Of course, there are other factors at play that you must take into account when working out the costs and potential savings of electric motoring: depreciation will play a significant factor in your monthly costs, for starters, if you’re buying your future EV outright (see our best used electric cars for inspiration) – or, alternatively, you will have to account for monthly leasing or PCP costs. Servicing, however, will often be less expensive than for a petrol or diesel car.

Get a handle on those key costs and you’ll be able to find out exactly what kind of savings might be possible.

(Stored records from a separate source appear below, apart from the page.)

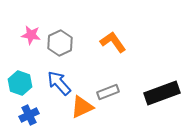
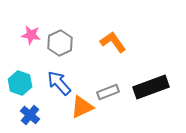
black rectangle: moved 11 px left, 6 px up
blue cross: moved 1 px right; rotated 24 degrees counterclockwise
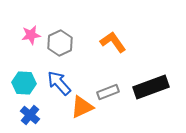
pink star: rotated 18 degrees counterclockwise
cyan hexagon: moved 4 px right; rotated 15 degrees counterclockwise
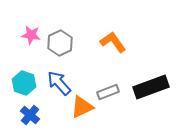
pink star: rotated 18 degrees clockwise
cyan hexagon: rotated 15 degrees clockwise
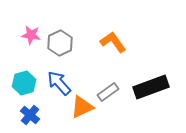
cyan hexagon: rotated 25 degrees clockwise
gray rectangle: rotated 15 degrees counterclockwise
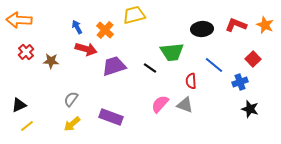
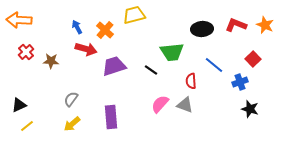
black line: moved 1 px right, 2 px down
purple rectangle: rotated 65 degrees clockwise
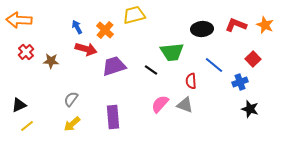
purple rectangle: moved 2 px right
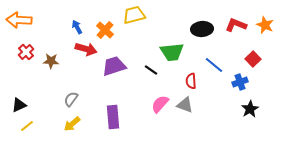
black star: rotated 24 degrees clockwise
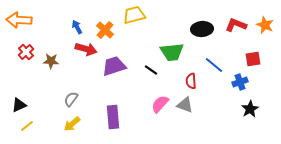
red square: rotated 35 degrees clockwise
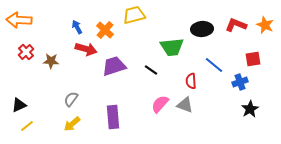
green trapezoid: moved 5 px up
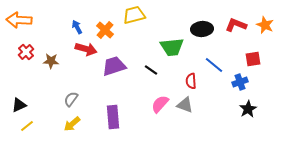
black star: moved 2 px left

Cheapest electric cars on the market today

Would I save money with an electric car?

Renault Zoe EV charging

We’d recommend looking at how much you’d potentially use your EV – and then calculate how much you’d need to charge up at home versus on the open road. The likelihood is that an electric car will save you hundreds, or maybe even thousands of pounds a year compared to keeping a conventional diesel or petrol car going – but don’t forget to take an holistic view and consider your VED tax bills, any company car tax, depreciation, servicing and insurance too.

Company car drivers should consider that electric vehicles only attract 2% benefit-in-kind rates for the 2022-23, 2023-24 and 2024-25 tax years. Electric cars are also currently exempt from road tax (otherwise known as VED), so there’s a saving to be had there too.